(DATA FOR REVIEW)
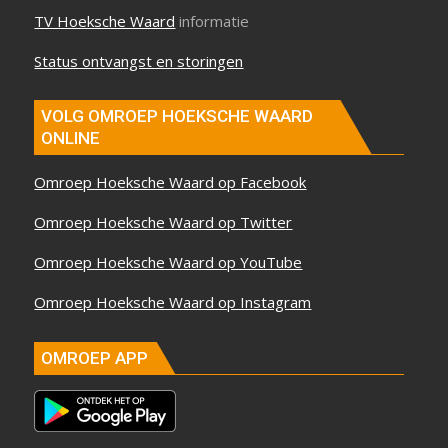
TV Hoeksche Waard
informatie
Status ontvangst en storingen
VOLG OMROEP HOEKSCHE WAARD
ONLINE
Omroep Hoeksche Waard op Facebook
Omroep Hoeksche Waard op Twitter
Omroep Hoeksche Waard op YouTube
Omroep Hoeksche Waard op Instagram
OMROEP APP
(End DATA FOR REVIEW)
The reply should hold every entry above, given again exactly, but not a single picture.

TV Hoeksche Waard
informatie
Status ontvangst en storingen
VOLG OMROEP HOEKSCHE WAARD
ONLINE
Omroep Hoeksche Waard op Facebook
Omroep Hoeksche Waard op Twitter
Omroep Hoeksche Waard op YouTube
Omroep Hoeksche Waard op Instagram
OMROEP APP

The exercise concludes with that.